Would you filter these records and copy every line that has the word "lines"?

[DATA UNDER STUDY — start]

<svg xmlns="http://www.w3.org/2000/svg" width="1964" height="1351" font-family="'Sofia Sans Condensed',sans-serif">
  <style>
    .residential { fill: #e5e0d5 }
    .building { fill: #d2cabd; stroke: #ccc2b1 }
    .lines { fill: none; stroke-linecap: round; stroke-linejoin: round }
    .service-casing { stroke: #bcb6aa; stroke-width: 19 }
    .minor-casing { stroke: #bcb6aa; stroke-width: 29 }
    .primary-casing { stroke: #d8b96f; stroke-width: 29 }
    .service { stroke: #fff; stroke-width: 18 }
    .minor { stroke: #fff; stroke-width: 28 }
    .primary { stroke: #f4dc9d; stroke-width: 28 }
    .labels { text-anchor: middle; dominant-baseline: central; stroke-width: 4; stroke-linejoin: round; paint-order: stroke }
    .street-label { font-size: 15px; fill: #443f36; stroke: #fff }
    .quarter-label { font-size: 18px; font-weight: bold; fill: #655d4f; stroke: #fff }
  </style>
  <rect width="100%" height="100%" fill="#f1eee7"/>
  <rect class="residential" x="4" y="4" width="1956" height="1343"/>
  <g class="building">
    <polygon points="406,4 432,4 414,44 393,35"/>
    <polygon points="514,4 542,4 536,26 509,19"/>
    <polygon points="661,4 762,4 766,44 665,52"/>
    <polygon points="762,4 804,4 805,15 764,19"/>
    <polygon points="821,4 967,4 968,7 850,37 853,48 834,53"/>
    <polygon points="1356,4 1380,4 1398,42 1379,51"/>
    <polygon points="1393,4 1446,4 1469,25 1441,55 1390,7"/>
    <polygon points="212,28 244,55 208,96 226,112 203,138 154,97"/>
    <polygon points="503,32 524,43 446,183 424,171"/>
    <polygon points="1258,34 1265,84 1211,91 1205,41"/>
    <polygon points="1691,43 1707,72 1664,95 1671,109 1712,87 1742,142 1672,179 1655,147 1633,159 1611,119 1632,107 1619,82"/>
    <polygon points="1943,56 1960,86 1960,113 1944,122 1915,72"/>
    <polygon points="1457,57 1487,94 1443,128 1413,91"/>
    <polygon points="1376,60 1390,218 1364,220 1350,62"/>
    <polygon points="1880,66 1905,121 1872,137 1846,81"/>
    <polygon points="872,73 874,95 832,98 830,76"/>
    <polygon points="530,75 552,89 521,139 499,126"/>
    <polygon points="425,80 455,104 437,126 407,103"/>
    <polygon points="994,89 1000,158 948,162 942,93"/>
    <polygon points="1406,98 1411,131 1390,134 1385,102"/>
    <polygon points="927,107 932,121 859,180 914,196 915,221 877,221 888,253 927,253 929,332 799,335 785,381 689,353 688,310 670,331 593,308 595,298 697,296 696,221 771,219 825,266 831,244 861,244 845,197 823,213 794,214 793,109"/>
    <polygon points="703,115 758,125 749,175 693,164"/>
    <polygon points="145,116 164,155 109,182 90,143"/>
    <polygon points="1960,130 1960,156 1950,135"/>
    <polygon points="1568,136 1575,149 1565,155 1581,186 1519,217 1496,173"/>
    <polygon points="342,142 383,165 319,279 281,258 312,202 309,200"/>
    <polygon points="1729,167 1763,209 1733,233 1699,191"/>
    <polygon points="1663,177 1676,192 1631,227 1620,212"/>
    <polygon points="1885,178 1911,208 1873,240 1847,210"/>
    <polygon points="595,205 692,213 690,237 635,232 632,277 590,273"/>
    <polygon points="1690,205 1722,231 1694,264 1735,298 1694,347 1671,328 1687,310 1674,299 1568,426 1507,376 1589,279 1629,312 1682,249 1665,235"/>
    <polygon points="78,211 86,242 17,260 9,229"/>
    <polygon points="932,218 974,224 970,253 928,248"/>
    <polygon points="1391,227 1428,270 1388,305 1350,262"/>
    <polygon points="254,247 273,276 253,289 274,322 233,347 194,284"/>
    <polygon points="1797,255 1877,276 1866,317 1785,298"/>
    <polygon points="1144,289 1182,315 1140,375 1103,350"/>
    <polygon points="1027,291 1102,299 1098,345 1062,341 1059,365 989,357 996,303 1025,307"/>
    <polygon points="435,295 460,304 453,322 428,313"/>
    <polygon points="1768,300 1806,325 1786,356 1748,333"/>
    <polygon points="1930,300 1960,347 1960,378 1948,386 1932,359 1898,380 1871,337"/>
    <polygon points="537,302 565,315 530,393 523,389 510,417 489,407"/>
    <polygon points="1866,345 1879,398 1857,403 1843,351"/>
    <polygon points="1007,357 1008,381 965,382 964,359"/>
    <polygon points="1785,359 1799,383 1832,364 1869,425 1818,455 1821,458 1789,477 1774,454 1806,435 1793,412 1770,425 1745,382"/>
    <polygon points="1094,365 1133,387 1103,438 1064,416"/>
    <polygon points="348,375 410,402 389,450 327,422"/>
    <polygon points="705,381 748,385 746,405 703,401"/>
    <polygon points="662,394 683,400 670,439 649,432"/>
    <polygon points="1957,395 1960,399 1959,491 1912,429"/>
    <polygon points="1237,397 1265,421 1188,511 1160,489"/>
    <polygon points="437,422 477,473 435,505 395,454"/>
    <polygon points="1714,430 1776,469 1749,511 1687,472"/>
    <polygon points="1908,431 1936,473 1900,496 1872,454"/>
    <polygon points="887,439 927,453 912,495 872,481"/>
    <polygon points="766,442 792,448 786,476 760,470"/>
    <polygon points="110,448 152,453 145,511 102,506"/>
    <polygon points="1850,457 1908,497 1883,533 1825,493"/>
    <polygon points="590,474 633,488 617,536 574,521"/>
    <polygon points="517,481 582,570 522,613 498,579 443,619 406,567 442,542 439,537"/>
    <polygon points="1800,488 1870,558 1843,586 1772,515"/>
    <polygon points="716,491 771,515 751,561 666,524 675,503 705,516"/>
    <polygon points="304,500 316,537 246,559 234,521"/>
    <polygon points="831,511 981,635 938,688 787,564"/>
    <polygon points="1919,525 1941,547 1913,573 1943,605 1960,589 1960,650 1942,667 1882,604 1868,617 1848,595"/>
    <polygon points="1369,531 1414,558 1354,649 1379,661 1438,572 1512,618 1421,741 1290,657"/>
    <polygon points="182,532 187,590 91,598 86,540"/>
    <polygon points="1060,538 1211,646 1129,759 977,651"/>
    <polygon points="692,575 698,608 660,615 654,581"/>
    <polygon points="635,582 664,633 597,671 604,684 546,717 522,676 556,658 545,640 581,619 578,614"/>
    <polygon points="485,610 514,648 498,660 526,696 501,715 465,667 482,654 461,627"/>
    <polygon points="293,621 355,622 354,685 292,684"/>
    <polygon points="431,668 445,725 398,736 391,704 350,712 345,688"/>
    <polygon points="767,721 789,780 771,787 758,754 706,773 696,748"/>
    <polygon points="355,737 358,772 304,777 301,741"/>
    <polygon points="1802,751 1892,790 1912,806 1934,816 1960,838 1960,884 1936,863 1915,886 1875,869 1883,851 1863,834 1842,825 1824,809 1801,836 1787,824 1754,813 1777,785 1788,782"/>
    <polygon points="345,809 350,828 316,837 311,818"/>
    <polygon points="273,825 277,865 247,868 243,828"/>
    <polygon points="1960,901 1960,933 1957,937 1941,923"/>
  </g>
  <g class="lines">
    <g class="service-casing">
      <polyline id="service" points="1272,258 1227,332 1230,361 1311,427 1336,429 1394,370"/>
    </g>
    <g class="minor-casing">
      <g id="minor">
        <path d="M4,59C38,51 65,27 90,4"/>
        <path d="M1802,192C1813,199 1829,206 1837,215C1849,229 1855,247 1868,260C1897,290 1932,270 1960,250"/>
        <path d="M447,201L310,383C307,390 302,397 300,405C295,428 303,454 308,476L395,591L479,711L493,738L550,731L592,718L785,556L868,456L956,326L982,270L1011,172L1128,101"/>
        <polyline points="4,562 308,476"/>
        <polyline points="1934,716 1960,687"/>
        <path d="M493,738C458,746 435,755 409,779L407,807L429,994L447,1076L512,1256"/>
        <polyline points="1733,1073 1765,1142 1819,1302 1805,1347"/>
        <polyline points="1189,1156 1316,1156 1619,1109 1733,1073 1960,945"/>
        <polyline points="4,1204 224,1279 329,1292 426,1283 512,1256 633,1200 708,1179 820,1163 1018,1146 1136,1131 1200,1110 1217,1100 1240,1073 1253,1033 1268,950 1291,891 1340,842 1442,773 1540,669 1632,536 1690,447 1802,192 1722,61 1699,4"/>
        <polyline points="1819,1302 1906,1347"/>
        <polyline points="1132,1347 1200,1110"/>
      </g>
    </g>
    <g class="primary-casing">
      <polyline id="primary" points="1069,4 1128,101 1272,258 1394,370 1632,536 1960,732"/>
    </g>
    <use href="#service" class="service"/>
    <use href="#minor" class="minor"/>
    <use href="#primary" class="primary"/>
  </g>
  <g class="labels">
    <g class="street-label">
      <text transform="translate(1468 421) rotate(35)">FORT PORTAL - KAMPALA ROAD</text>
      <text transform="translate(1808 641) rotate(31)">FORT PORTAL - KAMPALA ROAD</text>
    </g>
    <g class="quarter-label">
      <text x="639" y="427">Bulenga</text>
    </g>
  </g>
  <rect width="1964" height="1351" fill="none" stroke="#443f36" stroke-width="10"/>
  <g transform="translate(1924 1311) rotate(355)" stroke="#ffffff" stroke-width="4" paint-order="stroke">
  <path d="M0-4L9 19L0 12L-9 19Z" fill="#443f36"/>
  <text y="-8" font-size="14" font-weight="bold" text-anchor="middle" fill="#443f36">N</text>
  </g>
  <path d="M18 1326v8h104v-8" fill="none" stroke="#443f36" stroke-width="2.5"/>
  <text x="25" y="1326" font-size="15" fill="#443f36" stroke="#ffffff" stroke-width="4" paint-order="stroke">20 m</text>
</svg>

[DATA UNDER STUDY — finish]

=== RESPONSE BOX ===
    .lines { fill: none; stroke-linecap: round; stroke-linejoin: round }
  <g class="lines">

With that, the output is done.